Governments and communities have faced similar challenges over the years, with the monumental costs incurred to build public physical infrastructure. The challenges in investing in public physical infrastructure have been addressed, in part, through the ability to project with significant reliability, the streams of benefits and costs both to users and investors. It is this reliability that has given sufficient comfort to those who set standards in the accounting profession to allow for the spreading of the cost of infrastructure projects over time through the creation of amortization rules. Amortization allows investors to spread the cost of infrastructure investments over the useful lifetime of the asset thus reducing the impact of the initial spending on the investor’s income statements in a given year.
It is time to develop similar tools for early interventions in health and social services in order to create an environment wherein greater investments in primary and secondary prevention might be possible. This would allow governments and health care organizations to make larger intervention investments to help meet the great health and social challenges of this age.
This funding opportunity aims to provide relevant audiences with the frameworks and tools that can support the economic analysis of investments in primary and secondary health prevention, identify the scientific and policy challenges that must be addressed if the costs of such investments are to be amortized over time, and outline the changes required to accounting regulations that would allow the costs of primary and secondary prevention and early intervention services and programs to be amortized.
More specifically, the goals of this funding opportunity are to:
- Develop a framework that lays the analytic foundation to support implementation of cost amortization for investments in prevention and early intervention. This framework should only consider health economic evidence for primary and secondary prevention initiatives that is sufficiently strong to be able to be relied upon by government and private investors to generate predictable streams of benefits over time.

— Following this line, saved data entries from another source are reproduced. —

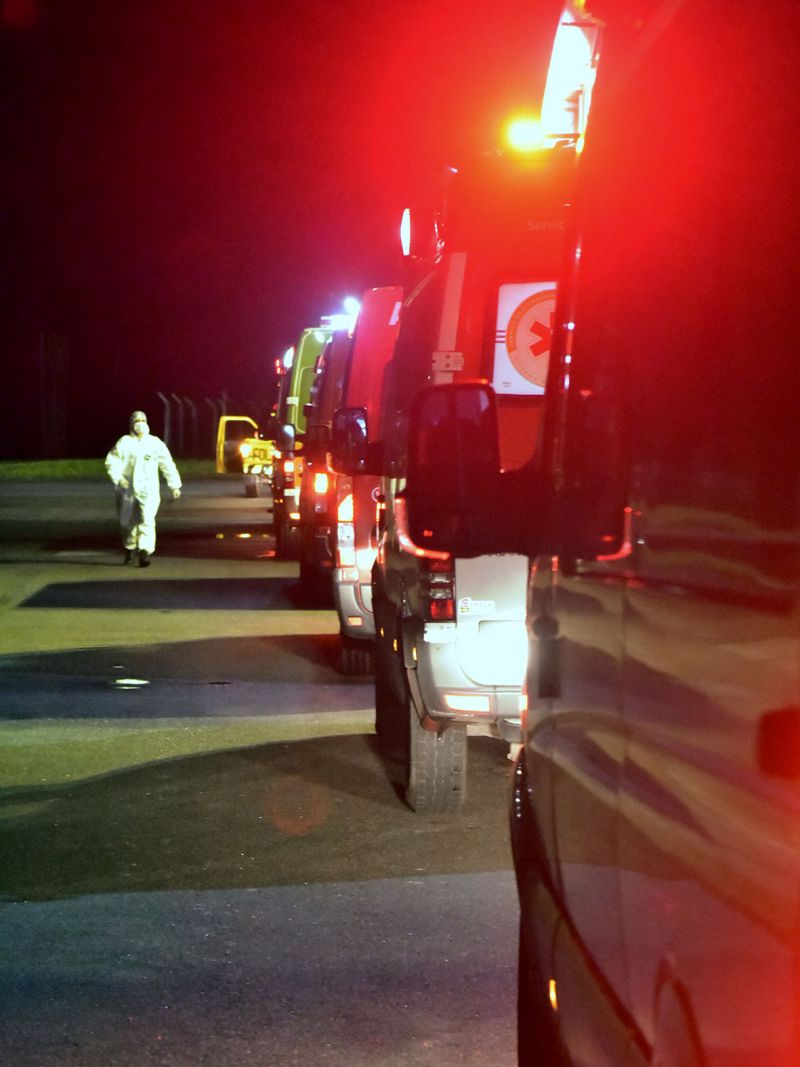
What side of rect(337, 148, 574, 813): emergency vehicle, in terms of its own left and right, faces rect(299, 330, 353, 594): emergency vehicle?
front

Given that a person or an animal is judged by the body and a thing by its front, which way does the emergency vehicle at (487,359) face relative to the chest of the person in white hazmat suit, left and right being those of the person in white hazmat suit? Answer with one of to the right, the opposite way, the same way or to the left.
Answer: the opposite way

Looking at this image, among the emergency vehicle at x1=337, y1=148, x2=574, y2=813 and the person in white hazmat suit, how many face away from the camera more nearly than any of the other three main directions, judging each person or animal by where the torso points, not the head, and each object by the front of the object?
1

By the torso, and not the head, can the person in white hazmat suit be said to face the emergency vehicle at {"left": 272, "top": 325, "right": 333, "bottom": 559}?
no

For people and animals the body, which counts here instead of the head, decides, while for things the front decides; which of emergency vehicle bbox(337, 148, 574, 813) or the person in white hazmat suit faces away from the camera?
the emergency vehicle

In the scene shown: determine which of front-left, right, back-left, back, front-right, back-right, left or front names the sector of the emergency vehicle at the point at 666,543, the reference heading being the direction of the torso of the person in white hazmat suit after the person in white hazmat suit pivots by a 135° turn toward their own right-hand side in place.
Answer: back-left

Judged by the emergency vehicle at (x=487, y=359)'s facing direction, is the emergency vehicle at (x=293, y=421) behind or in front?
in front

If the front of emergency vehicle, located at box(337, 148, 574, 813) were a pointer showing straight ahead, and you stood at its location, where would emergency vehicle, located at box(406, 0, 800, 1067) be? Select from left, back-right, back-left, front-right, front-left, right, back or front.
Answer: back

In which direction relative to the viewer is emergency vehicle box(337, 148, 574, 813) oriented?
away from the camera

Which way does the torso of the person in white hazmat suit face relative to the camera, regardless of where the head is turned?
toward the camera

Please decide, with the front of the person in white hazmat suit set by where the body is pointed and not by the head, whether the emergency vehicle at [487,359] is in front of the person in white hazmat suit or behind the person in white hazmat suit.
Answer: in front
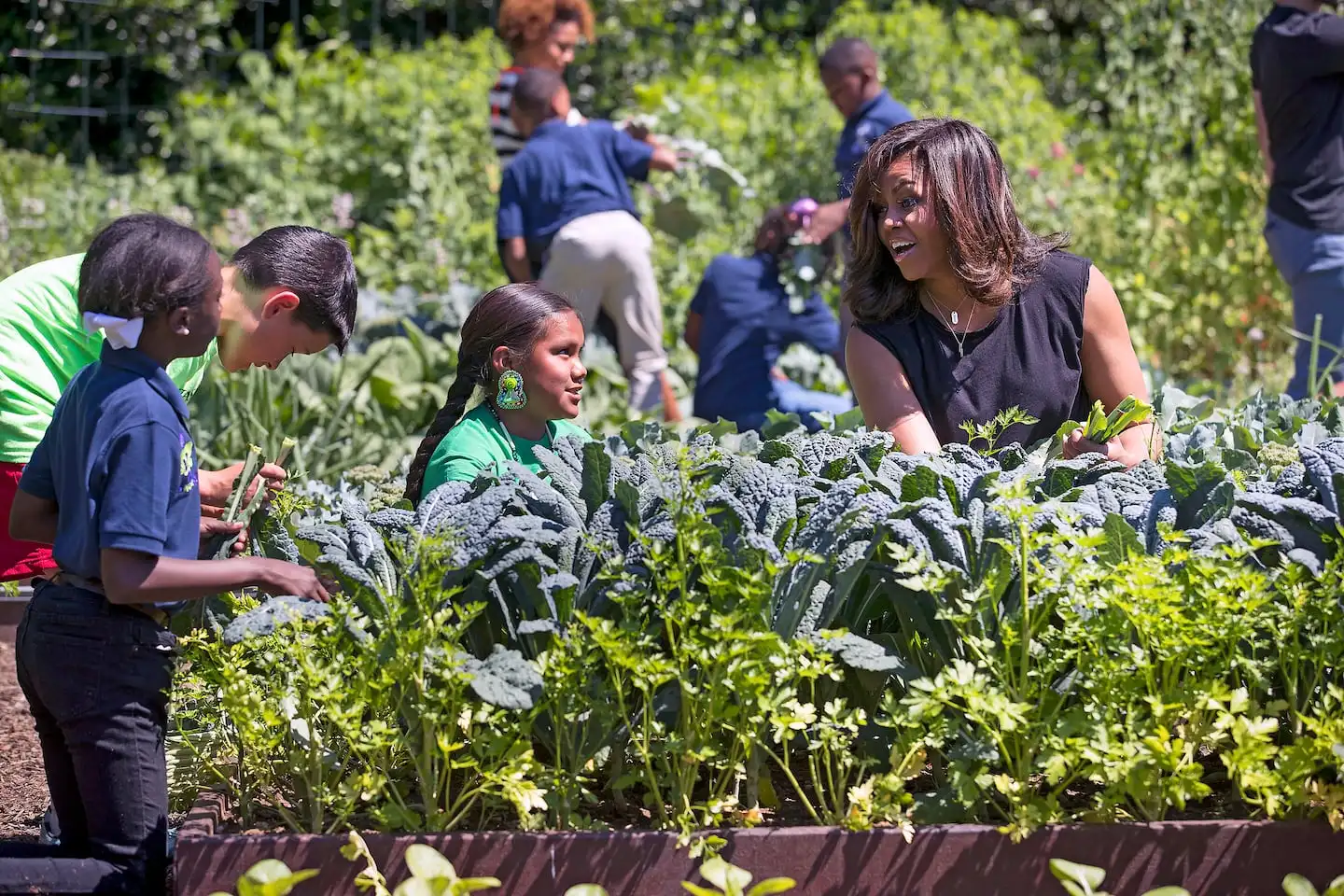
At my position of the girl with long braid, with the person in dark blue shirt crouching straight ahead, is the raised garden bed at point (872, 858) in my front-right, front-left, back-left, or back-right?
back-right

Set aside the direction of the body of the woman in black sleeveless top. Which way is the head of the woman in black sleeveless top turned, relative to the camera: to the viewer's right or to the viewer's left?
to the viewer's left

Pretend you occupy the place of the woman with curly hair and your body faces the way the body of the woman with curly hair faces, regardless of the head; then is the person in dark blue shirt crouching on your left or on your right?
on your right

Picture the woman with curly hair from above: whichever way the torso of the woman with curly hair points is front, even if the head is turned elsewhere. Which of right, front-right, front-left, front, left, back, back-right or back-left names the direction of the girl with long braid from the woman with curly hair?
right

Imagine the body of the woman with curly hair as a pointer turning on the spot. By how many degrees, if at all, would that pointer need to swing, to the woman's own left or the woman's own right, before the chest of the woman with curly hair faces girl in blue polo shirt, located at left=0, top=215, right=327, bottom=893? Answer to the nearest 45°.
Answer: approximately 90° to the woman's own right

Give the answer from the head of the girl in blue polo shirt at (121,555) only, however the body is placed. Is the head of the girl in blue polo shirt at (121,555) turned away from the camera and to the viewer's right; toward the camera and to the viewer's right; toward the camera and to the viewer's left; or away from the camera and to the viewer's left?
away from the camera and to the viewer's right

- Develop one simulation of the analytical framework in action for a minimum of three of the four following focus areas: mental health; child and youth health; food security (e.g., nutrition, diabetes); or intergenerational trauma (e.g., domestic violence prevention, depression). It is expected that each simulation will include a long term health economic forecast and be aligned with the actual government budgeting process so as to allow officials to better understand the tangible implications of investing in prevention.
The total amount available for this funding opportunity is $265,000, enough to fund approximately one grant for up to one year.